Deferred interest deals abound during the holidays, often under such banners as “no interest for 12 months” or “same as cash.”
But those pitches are misleading, WalletHub advises, because the interest is still piling up. If the buyer misses the payoff deadline, it all comes due.
“If you miss that payment by one day or one penny, all of that interest retroactively applies from the date of purchase,” Lupo said.
Here's how deferred interest works
Imagine buying a new refrigerator for $1,800 using a deferred interest offer of no interest for 24 months, at an annual percentage rate of 25.99%.
If you manage to pay $75 a month for each of those 24 months, you should be able to repay the full balance and avoid the interest.
Miss a payment or two, however, and you will face an extra $900 or so in interest charges when the 24 months are up. The calculations come from Bankrate, which supplied the example.
“You just absolutely have to pay it off before the clock runs out,” Rossman said.

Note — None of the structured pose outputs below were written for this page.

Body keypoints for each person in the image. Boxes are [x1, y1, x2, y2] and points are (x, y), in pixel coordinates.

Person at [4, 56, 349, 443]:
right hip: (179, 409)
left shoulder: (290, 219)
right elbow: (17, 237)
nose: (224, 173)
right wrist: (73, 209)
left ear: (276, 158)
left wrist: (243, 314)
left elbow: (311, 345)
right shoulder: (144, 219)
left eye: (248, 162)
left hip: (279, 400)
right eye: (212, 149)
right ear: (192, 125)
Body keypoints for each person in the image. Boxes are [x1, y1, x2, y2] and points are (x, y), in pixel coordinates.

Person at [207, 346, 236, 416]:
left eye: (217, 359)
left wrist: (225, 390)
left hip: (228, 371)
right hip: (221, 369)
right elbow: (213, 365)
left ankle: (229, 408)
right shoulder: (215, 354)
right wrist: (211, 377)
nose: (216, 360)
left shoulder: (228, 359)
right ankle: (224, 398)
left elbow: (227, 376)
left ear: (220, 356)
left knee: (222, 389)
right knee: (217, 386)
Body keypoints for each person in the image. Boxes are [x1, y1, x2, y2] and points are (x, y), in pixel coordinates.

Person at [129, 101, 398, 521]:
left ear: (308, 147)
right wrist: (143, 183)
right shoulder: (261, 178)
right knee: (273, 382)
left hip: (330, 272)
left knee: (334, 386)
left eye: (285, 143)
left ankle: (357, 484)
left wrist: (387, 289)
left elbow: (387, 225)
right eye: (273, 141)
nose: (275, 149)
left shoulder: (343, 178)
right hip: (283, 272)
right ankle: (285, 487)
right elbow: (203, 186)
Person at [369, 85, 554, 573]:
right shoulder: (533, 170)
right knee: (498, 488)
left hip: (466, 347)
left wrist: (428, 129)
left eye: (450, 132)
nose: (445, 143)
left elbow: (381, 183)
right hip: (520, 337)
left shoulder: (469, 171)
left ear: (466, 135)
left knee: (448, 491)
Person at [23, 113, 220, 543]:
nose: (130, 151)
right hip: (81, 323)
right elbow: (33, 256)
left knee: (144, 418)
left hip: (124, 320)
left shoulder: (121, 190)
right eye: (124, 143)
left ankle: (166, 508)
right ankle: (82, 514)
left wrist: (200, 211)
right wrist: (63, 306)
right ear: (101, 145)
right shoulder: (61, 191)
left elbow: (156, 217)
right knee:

Consumers spent more than $60 billion on deferred interest purchases in 2020, according to a report from the Consumer Financial Protection Bureau, findings that apparently have not been updated. The largest share went to home improvement.
About four-fifths of consumers who used deferred interest paid off the debt by the end of the promotional period, thereby avoiding the interest, according to the federal agency.
For savvy borrowers, with good credit and sufficient disposable income, deferred interest can be a useful consumer tool, finance experts say.
“The advantage is the opportunity to spread out your cash flow and avoid interest payments on your purchases, especially big ones,” Rossman said. “I can definitely see the consumer appeal.”
Among borrowers with lower credit scores, however, only about three-fifths paid off their balances in time to avoid interest, the consumer agency found.
A better option: zero-APR credit cards
There are several alternatives to deferred interest financing. One of the best, Rossman said, is the zero-APR credit card.
A zero-APR card allows a consumer to make purchases and pay no interest for a promotional period of 12, 18 or even 24 months.
When the promotion ends, interest kicks in – but only on the debt that remains on the card. Nothing is deferred.